Tasmania to secede in bold attempt to qualify for 2026 World Cup

Today’s announcement that FIFA will back a 48-team tournament at the 2026 World Cup has been met with delirium in Tasmania. The island state has announced it will secede from Australia, or “the mainland” as it is often known.

“That’s it Australia, we’re off!” said Tasmanian Premier Will Hodgman. Plans for a new currency, the Boonie, are already underway.

“For too long Tasmania has been a victim of the Sydney-centric FFA. How many Tasmanians have you seen called up to the Socceroos, eh? There was Dominic Longo, but who else? In the same time we’ve produced cricketers like David Boon, Ricky Ponting, Ben Hilfenhaus and several other blokes like Jamie Cox and Di Venuto who deadset should have played more if it weren’t for the NSW-centric Cricket Australia,” said Mr Hodgman, mopping sweat from his brow.

Rumours continue to circulate that Tasmania had engaged well-connected consultants to lobby FIFA Council members.

“I can categorically deny rumours that Tasmania hired any fancy consultants to lobby FIFA folks. We did send them some postcards of Wineglass Bay, and some stockpiled Monique Brumby CDs.”

The Minister for Sport and Recreation, Will Hodgman, said that Tasmania would also be bidding to host the 2026 tournament.

“Tasmania will offer a unique viewing experience for the world game.

“Already Tasmanians can park their cars on the sidelines and watch the game in comfort from their utes and panel vans. By 2026, Tasmania will be the only nation in the world to offer multi-level car parks with views of the pitch,” he said.

“We’ve also been inspired by what Qatar is doing about the heat there. It can get a bit windy at the Montello Recreation Ground and at George Town, so we’re looking at building some bloody big walls. We’re also looking into what happened to the hedges from York Park.”

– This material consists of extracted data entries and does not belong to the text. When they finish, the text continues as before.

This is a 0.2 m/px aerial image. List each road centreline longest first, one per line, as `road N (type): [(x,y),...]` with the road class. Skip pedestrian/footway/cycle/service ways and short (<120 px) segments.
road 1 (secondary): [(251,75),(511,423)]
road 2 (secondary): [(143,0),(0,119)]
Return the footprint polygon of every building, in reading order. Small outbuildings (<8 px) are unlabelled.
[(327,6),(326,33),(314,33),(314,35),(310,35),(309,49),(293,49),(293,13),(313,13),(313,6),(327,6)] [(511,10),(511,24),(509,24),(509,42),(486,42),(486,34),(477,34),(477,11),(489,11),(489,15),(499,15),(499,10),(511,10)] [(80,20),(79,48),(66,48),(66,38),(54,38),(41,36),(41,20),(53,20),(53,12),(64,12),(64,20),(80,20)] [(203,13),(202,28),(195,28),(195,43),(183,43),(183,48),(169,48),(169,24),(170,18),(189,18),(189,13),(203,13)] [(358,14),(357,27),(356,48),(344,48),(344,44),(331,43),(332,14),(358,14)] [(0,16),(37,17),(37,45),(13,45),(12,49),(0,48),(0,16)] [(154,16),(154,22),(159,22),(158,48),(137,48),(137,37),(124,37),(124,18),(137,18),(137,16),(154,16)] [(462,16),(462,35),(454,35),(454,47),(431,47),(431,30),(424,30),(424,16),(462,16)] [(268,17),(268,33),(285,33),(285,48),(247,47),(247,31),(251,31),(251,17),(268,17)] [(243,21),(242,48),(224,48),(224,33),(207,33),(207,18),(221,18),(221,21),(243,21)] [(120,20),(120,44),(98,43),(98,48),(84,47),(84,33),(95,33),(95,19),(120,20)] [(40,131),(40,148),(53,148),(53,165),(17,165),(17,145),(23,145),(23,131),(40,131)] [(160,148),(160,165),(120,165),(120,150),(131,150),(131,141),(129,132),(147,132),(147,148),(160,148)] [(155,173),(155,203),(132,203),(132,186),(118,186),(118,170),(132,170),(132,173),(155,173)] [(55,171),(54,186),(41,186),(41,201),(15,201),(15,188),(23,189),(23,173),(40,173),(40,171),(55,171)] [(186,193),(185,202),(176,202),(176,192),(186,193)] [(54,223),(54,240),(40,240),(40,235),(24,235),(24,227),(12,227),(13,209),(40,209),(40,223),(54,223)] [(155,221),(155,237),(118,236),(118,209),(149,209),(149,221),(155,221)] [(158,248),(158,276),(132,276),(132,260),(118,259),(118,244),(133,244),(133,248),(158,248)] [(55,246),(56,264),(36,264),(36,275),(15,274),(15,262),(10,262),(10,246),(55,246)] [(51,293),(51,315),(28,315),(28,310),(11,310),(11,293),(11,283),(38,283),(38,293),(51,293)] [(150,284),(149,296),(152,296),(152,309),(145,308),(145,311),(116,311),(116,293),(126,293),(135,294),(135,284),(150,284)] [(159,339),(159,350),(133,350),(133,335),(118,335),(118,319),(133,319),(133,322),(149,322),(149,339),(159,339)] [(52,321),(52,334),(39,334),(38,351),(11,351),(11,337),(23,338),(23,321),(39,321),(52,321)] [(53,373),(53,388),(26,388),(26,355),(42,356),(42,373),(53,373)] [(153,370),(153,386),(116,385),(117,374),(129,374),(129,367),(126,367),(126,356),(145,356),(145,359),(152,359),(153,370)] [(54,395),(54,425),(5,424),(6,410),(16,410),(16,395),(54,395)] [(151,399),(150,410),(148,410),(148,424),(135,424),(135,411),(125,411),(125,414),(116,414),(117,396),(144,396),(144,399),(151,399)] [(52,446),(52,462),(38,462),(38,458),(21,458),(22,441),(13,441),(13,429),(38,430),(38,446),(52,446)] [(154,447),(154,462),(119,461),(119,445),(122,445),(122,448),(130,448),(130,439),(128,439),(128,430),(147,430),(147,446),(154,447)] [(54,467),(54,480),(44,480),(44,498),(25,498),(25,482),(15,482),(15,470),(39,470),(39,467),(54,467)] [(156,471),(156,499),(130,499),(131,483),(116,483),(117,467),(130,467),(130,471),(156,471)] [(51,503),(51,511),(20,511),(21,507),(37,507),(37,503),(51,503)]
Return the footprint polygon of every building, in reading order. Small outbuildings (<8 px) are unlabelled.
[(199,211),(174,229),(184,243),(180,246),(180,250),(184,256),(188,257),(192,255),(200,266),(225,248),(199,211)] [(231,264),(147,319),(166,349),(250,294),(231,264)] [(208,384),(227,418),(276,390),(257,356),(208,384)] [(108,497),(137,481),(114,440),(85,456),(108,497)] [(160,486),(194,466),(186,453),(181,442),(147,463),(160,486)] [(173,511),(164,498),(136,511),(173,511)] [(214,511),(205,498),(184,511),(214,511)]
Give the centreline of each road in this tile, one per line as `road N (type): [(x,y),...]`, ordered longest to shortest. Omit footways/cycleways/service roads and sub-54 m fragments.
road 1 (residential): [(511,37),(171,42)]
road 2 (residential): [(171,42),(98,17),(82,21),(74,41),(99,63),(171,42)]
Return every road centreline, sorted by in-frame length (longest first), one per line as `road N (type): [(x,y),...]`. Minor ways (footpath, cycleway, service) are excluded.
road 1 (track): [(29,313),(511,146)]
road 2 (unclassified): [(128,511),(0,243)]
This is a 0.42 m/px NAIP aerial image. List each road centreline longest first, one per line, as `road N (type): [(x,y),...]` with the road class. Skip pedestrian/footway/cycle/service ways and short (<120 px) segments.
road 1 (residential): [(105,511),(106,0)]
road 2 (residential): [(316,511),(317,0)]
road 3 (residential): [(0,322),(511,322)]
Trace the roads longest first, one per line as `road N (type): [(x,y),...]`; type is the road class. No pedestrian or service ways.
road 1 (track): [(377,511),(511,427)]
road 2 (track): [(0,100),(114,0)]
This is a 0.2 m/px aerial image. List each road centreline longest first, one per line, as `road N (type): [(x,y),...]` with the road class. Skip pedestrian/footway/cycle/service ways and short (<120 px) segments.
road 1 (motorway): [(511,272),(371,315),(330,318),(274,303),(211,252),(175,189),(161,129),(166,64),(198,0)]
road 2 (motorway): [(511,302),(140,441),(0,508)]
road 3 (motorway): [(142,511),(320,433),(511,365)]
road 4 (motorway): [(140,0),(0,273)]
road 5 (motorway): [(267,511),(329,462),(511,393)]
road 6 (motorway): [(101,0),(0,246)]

Tasmania’s Minister for Tourism, Will Hodgman, was also excited about the prospect of hosting the 2026 tournament.

“People from all over the world will have the chance to dodge roadkill on our fantastic roads,” he said.

Plans for a Tasmanian team to enter the A-League have not been shelved, according to sources close to the bid.

“We’ll need a second-tier competition for some of our juniors, I reckon,” said local expert, Steve “Stevo” Chugg.

Mr Chugg, also known as “Chuggy”, said hosting the World Cup in Tasmania would be “full on”.

“We’ll have all the best teams in the world here, and maybe England too.”

Concerns that Tasmania might not have enough hotel rooms to accommodate thousands of international visitors were quickly scotched.

“Mate, just billet them, like we used to do for high school sport exchanges and stuff like that,” said Stevo Chugg. “I reckon I could find room for a few of those hot Swedish chicks, easy.”

A World Cup staged in Tasmania during July would be a winter World Cup, but that wouldn’t be a problem according to Chuggy. “Mate, when the wind’s blowing off Mt Wellington, you know you’re alive. Your nipples will fair slice through your shirts. I think it will be good for people to get a taste of what fresh air really is.”

Mr Chugg’s uncompromising support for a winter tournament in Tasmania is in no way connected with his stall at Salamanca Market selling moccasins and ugg boots. “Ronaldo in mockies, mate, that’d be awesome!”

No specific date has been set for Tasmania to leave the Australian Commonwealth. Gianni Infantino is expected to preside over the official ceremony. There is speculation that Infantino will also be appointed to do the weekly draw of the new Tasmanian lottery.